TENTH ANNUAL - SAVE THE DATE – OCTOBER 2-25, 2020日本語
Chef Masaharu Morimoto has created a bridge between the culinary traditions of his native Japan and the American palate, bringing intense excitement, exquisite technique, and balanced flavors to thousands of diners throughout the world.
Chef Morimoto first competed on the Japanese television show Iron Chef in 1998 (when he was executive chef of Nobu in New York) and the Food Network’s Iron Chef America in 2004. As Iron Chef, Morimoto displayed his flawless technique and creativity with unique ingredients to millions of Americans. He opened his first restaurant in Philadelphia in 2001, followed by Wasabi by Morimoto at the Taj Mahal Hotel in Mumbai and New Delhi in 2004 and 2008, and Morimoto New York in 2006. Today there are Morimoto concept restaurants in Bangkok, Las Vegas, Mexico City, Maui, Boca Raton, Orlando, and Tokyo. Morimoto opened his first ramen restaurant, Momosan Ramen & Sake, in New York City in 2016. Busier than ever, last year he opened Morimoto Doha, and this year he opened Morimoto Dubai, Morimoto Asia Waikiki, and Momosan Waikiki.

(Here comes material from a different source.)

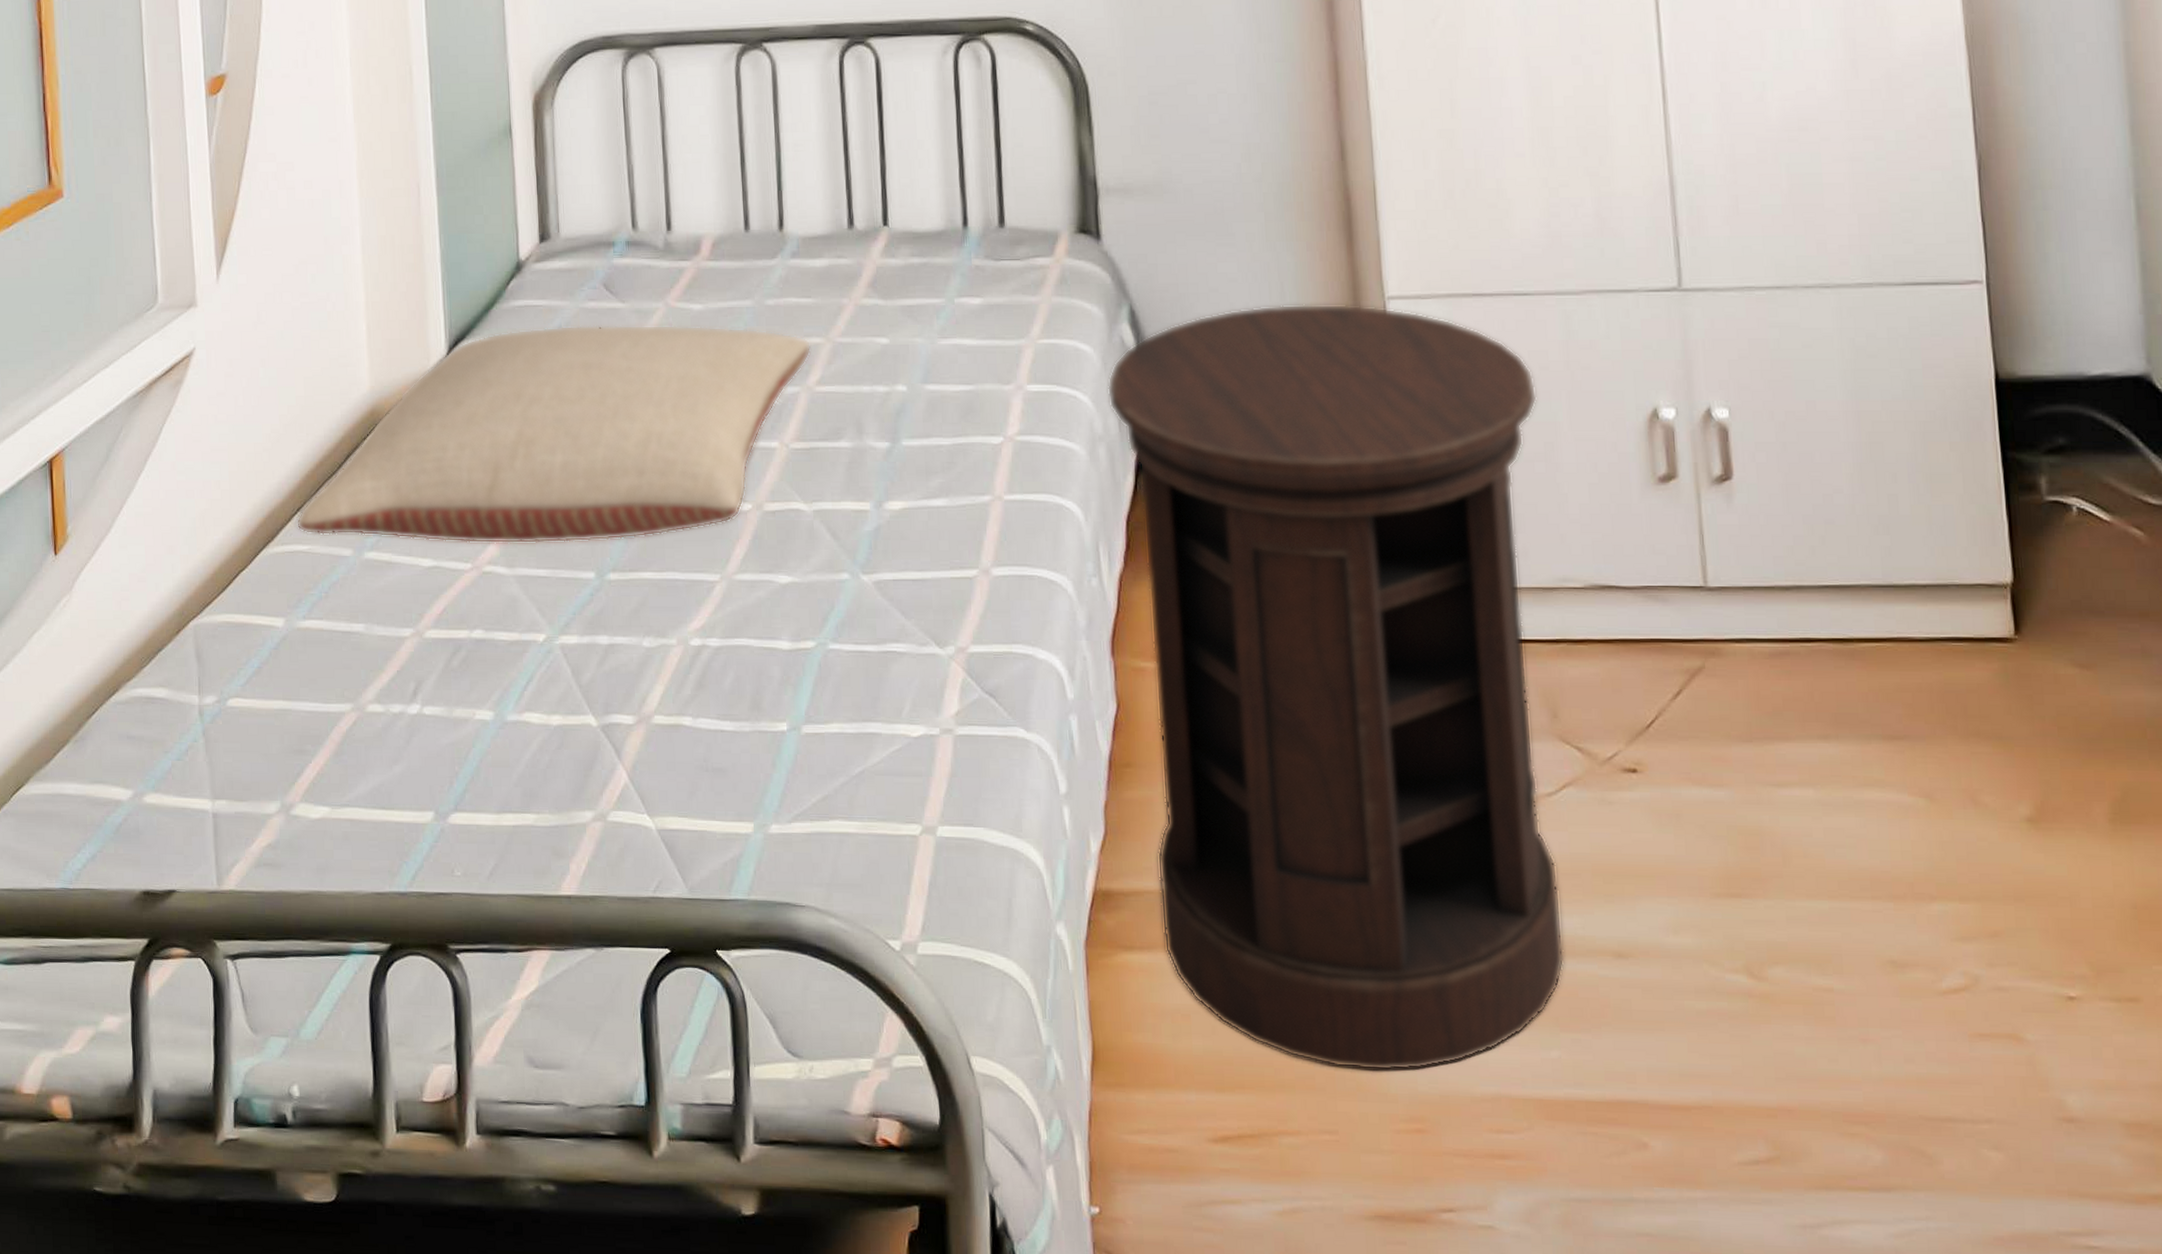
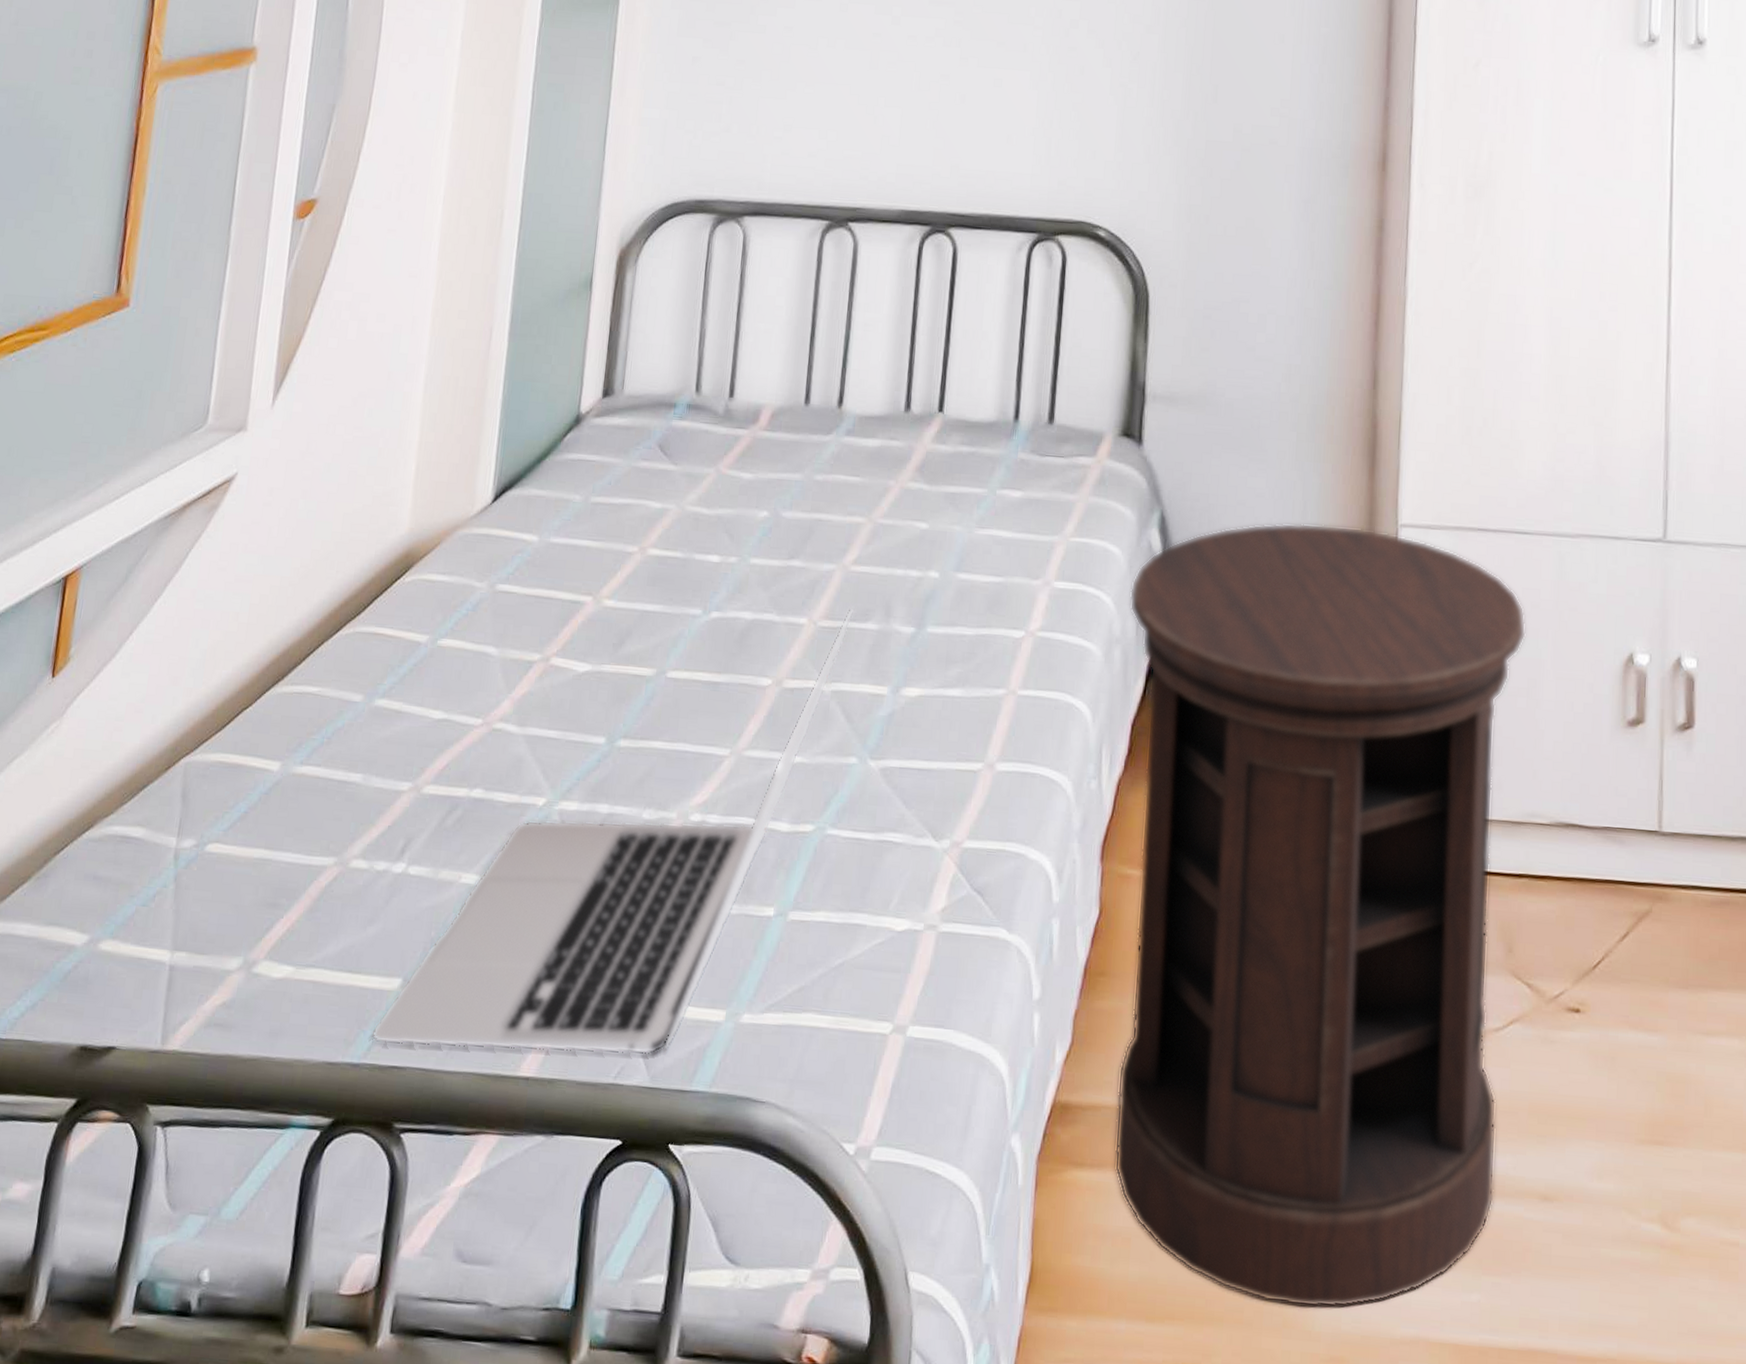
pillow: present [295,324,812,544] -> none [309,483,853,706]
laptop: none [413,426,826,873] -> present [371,606,855,1055]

His first cookbook, Morimoto: The New Art of Japanese Cooking, won two International Association of Culinary Professionals awards and a Julia Child Award for Best First Book. He followed that up with Mastering the Art of Japanese Home Cooking.
Morimoto’s business acumen has led to enterprises such as his Morimoto Signature beer series launched in 2003 in partnership with Rogue Ales of Newport, Oregon, and his line of premium sakes produced with the Fukumitsuya Brewery and wine produced with Michael Mondavi. To make sake more accessible to Americans, this year he launched Easy Cup Sake by Chef Morimoto, a five-pack of resealable glass jars of junmai. Morimoto’s legendary knife skills led him to create a series of knives designed by Zwilling J.A. Henckels.
WHY DID YOU BECOME A CHEF?
When I was growing up, I wanted to either be a professional baseball player or a sushi chef. When I injured my shoulder early on in my career, I turned to sushi, which was always a very special food memory early in my life.
HOW DO YOU DESCRIBE YOUR COOKING IN THREE WORDS?
Love, enjoy, challenge.
WHAT’S THE BEST HONOR YOU’VE RECEIVED AS A CHEF?
I am very honored to have the title of Iron Chef. Especially when I hear children and future chefs who see me on TV say that one day they want to be a chef like Morimoto — I feel very flattered. It is such an incredibly rewarding and encouraging experience. Of course, it comes with great pressure and stress to have to continuously live up to the expectation, but I keep trying and keep giving my best.
WHAT IS YOUR GO-TO MEAL AFTER A BUSY DAY?
When I’m working, I actually just eat one large meal a day consisting of Japanese favorites like ramen, sautéed vegetables, meat or fish, and rice.
HOW DO YOU SPEND YOUR TIME WHEN YOU’RE NOT IN THE KITCHEN?
I travel more than 300 days a year to visit my 16 restaurants around the world, so I do spend most of my days in the kitchen. I love to get out and golf as much as possible so when I travel, if I have an extra day, I will try to get in a round! If I am home, I love to spend time with my wife and dog.
WHAT THE ONE LOCAL INGREDIENT YOU’RE EXCITED TO COOK WITH DURING HFWF19?
HAVE YOU BEEN TO HAWAII BEFORE? WHAT ARE YOU MOST LOOKING FORWARD TO DURING YOUR VISIT?
Yes, I regularly visit Hawaii and currently have three restaurants here. The island of Oahu is a very special place to me and I have two restaurants at the Alohilani Resort Waikiki Beach called Morimoto Asia Waikiki and Momosan Waikiki and I have a Morimoto Maui at Andaz Maui at Wailea Resort.
IF YOU WERE NOT A CHEF, WHAT WOULD YOU BE AND WHY?
As I mentioned before, along with my dream of being a sushi chef, I aspired to be a professional baseball player. If I did not injure my shoulder, I would have loved a career in baseball, too. I’m still an avid baseball fan and enjoy throwing out first pitches at baseball stadiums across the world.